- Kulseth, Mari Ann, et al.
Serglycin expression during differentiation of U937-1 cells
Ingår i: Glycobiology. - 0959-6658 .- 1460-2423. ; 8:8, s. 747-753
- Serglycin is the major proteoglycan in most hematopoietic cells, including monocytes and macrophages. The monoblastic cell line U937-1 was used to study the expression of serglycin during proliferation and differentiation. In unstimulated proliferating U937-1 cells serglycin mRNA is nonconstitutively expressed. The level of serglycin mRNA was found to correlate with the synthesis of chondroitin sulfate proteoglycan (CSPG). The U937-1 cells were induced to differentiate into different types of macrophage-like cells by exposing the cells to PMA, RA, or VitD3. These inducers of differentiation affected the expression of serglycin mRNA in three different ways. The initial upregulation seen in the normally proliferating cells was not observed in PMA treated cells.
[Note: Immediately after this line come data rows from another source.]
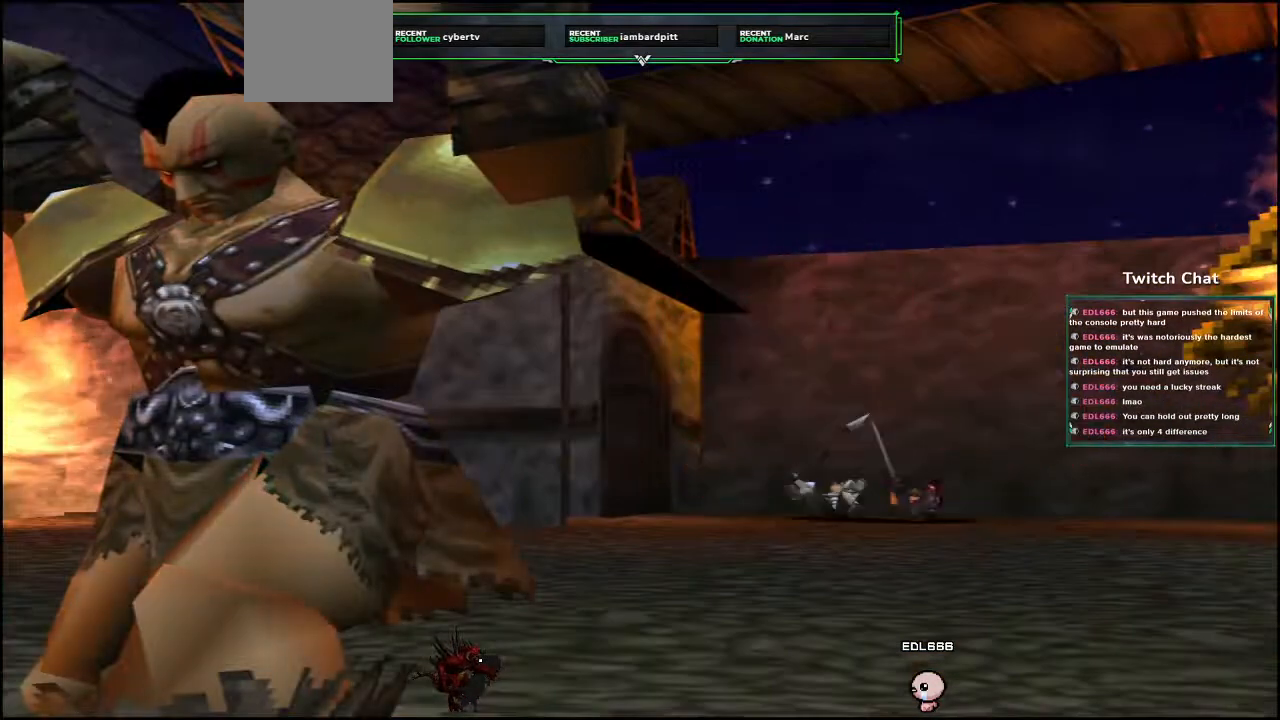
{"dt_ms": 500, "buttons": [], "left_stick": "center", "right_stick": "center", "events": [[33, "right_stick", "center"]]}
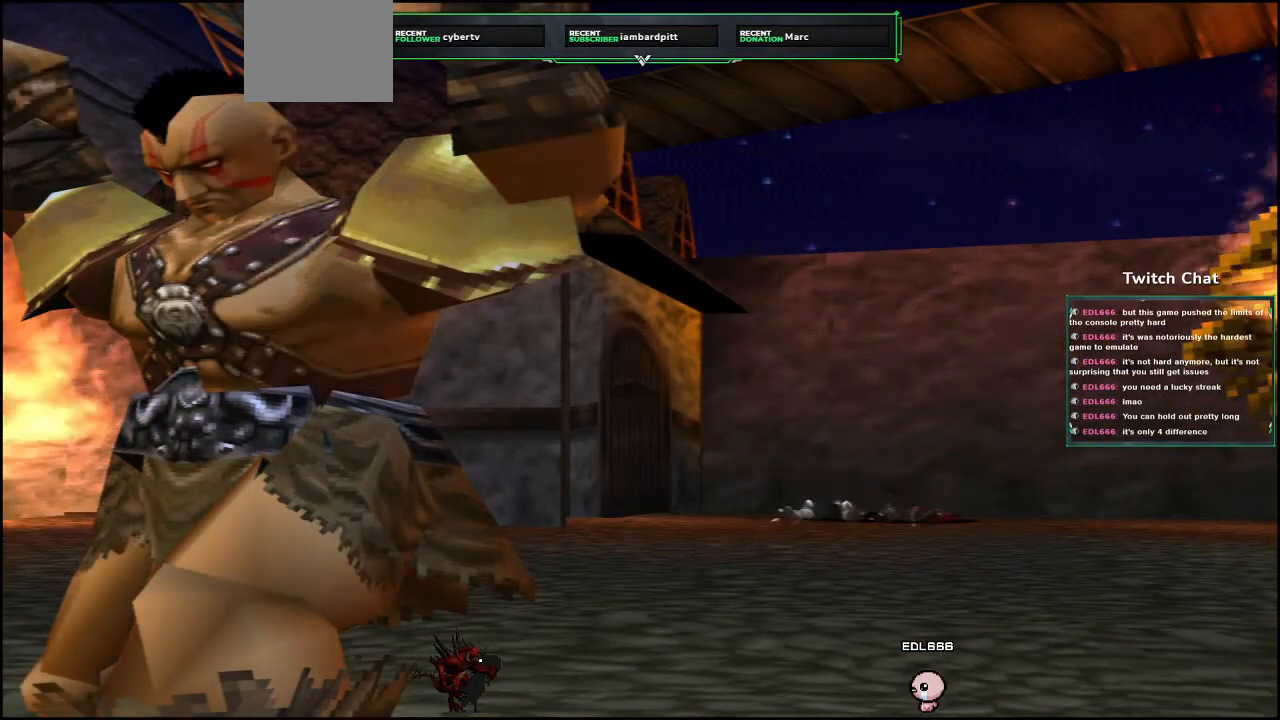
{"dt_ms": 500, "buttons": [], "left_stick": "center", "right_stick": "center", "events": []}
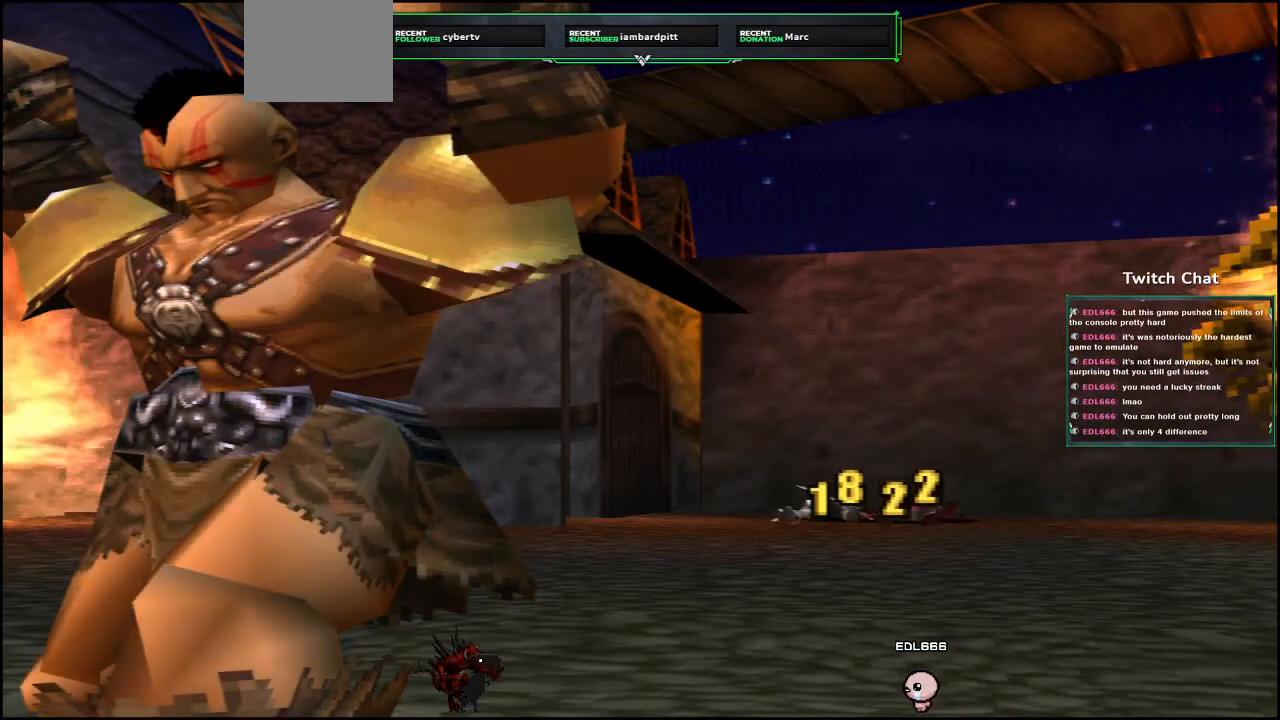
{"dt_ms": 500, "buttons": [], "left_stick": "center", "right_stick": "center", "events": []}
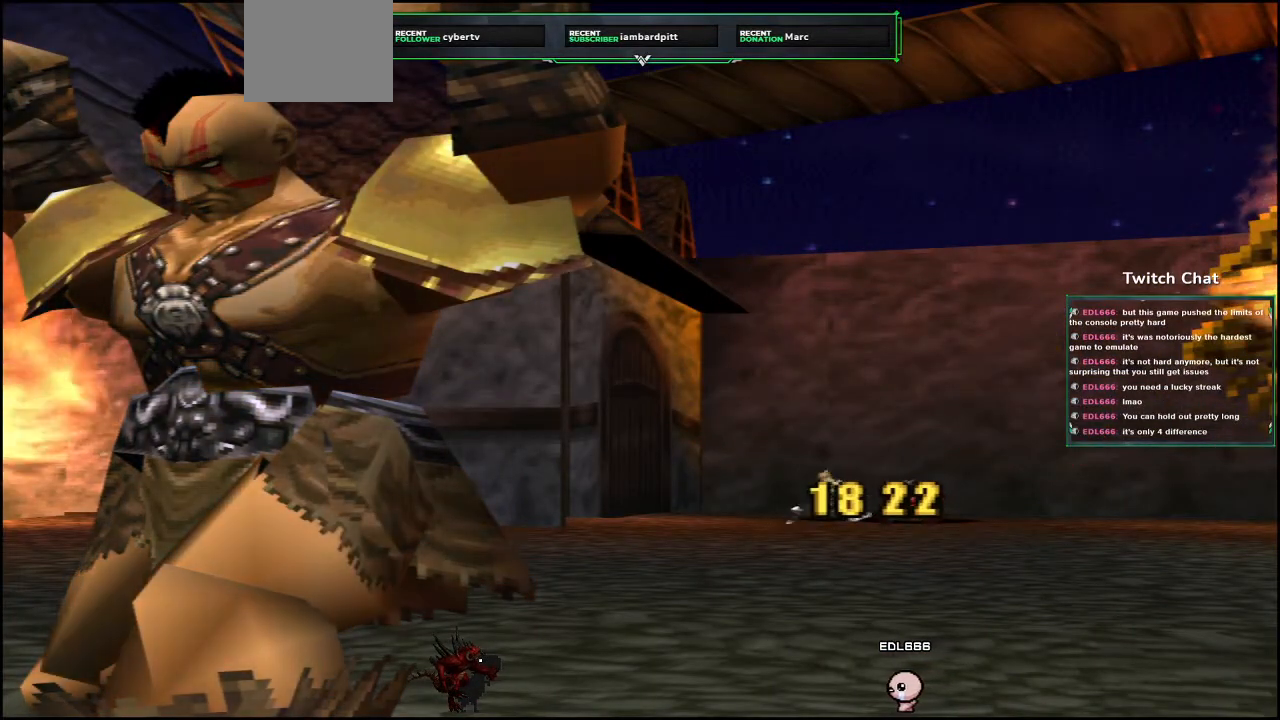
{"dt_ms": 500, "buttons": [], "left_stick": "center", "right_stick": "center", "events": []}
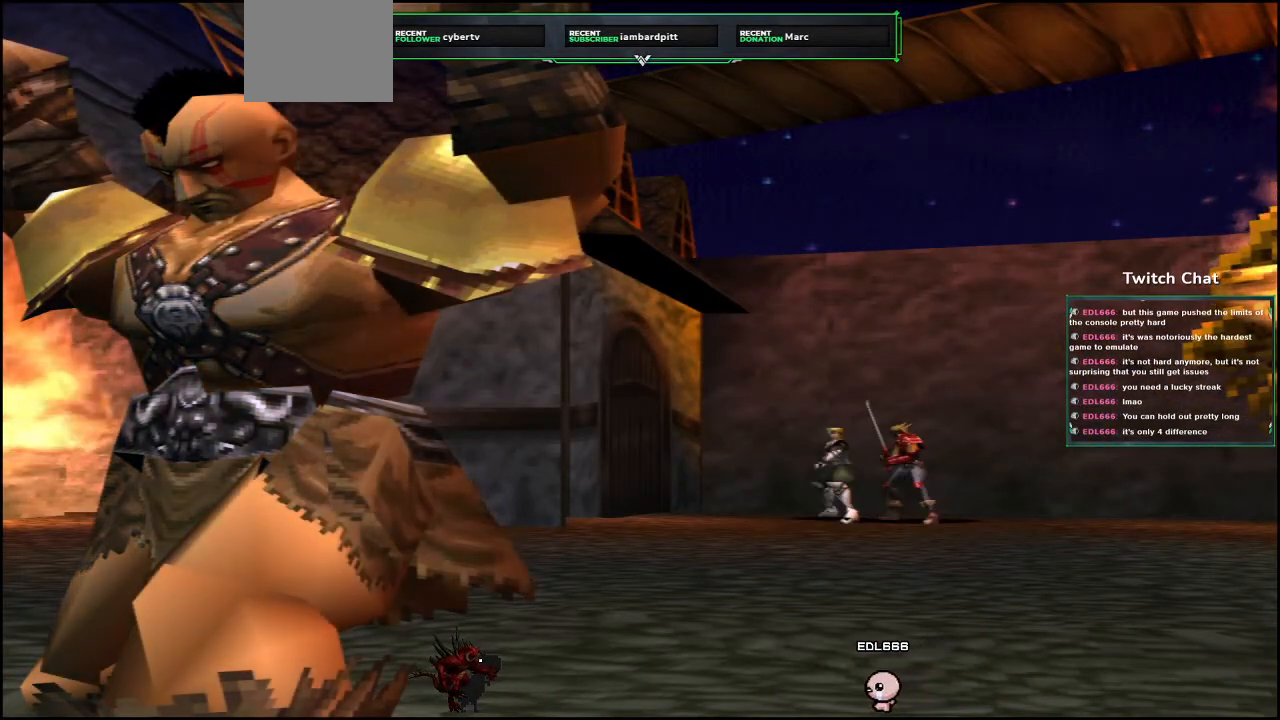
{"dt_ms": 1000, "buttons": [], "left_stick": "center", "right_stick": "center"}
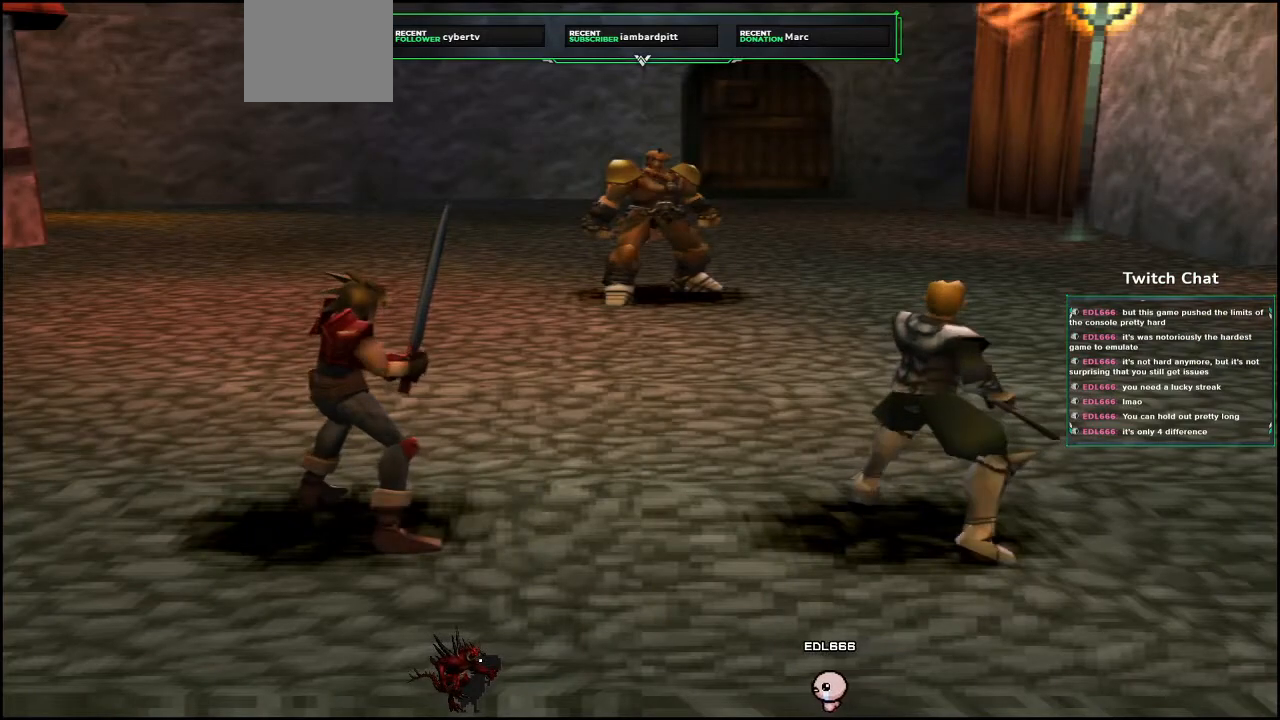
{"dt_ms": 500, "buttons": [], "left_stick": "center", "right_stick": "center", "events": []}
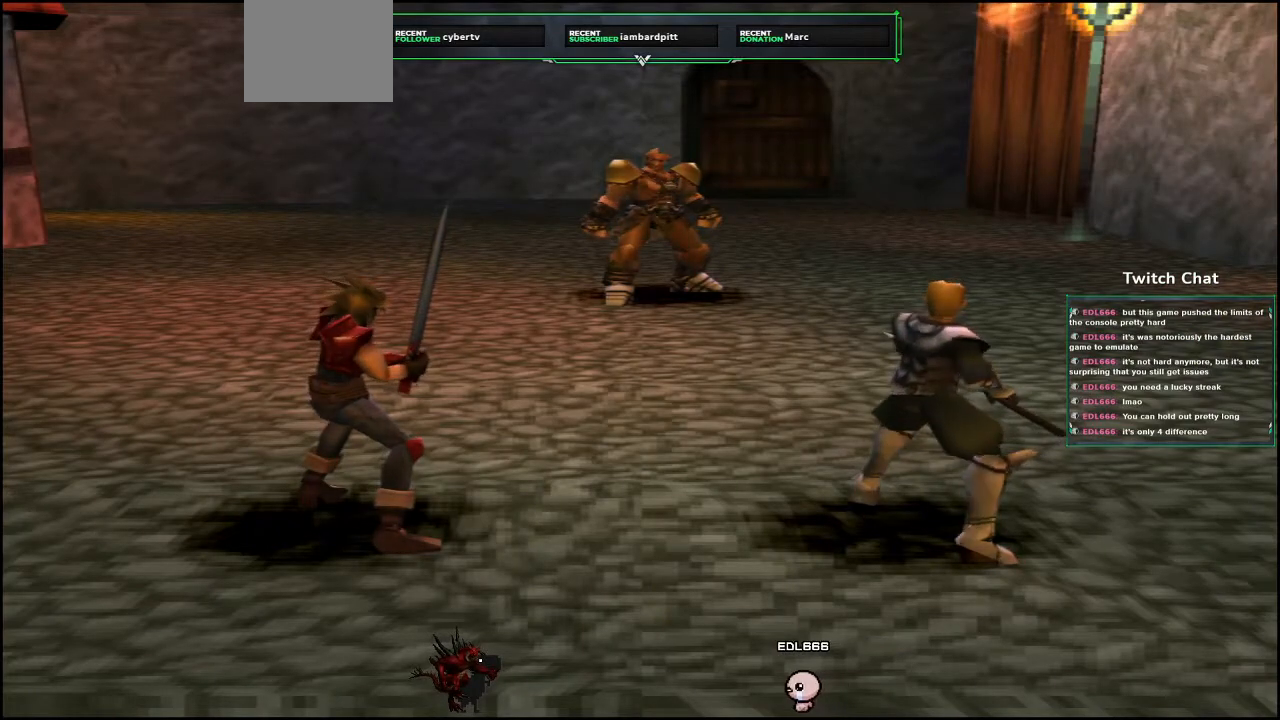
{"dt_ms": 500, "buttons": [], "left_stick": "center", "right_stick": "center", "events": []}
In contrast, RA increased the initial upregulation, giving a reproducible six times increase in serglycin mRNA level from 4 to 24 h of incubation, compared to a four times increase in the control cells. VitD3 had no effect on the expression of serglycin mRNA. The incorporation of (35S)sulfate into CSPG decreased approximately 50% in all three differentiated cell types. Further, the (35S)CSPGs expressed were of larger size in PMA treated cells than controls, but smaller after RA treatment. This was due to the expression of CSPGs, with CS-chains of 25 and 5 kDa in PMA and RA treated cells, respectively, compared to 11 kDa in the controls. VitD3 had no significant effect on the size of CSPG produced. PMA treated cells secreted 75% of the (35S)PGs expressed, but the major portion was retained in cells treated with VitD3 or RA. The differences seen in serglycin mRNA levels, the macromolecular properties of serglycin and in the PG secretion patterns, suggest that serglycin may have different functions in different types of macrophages.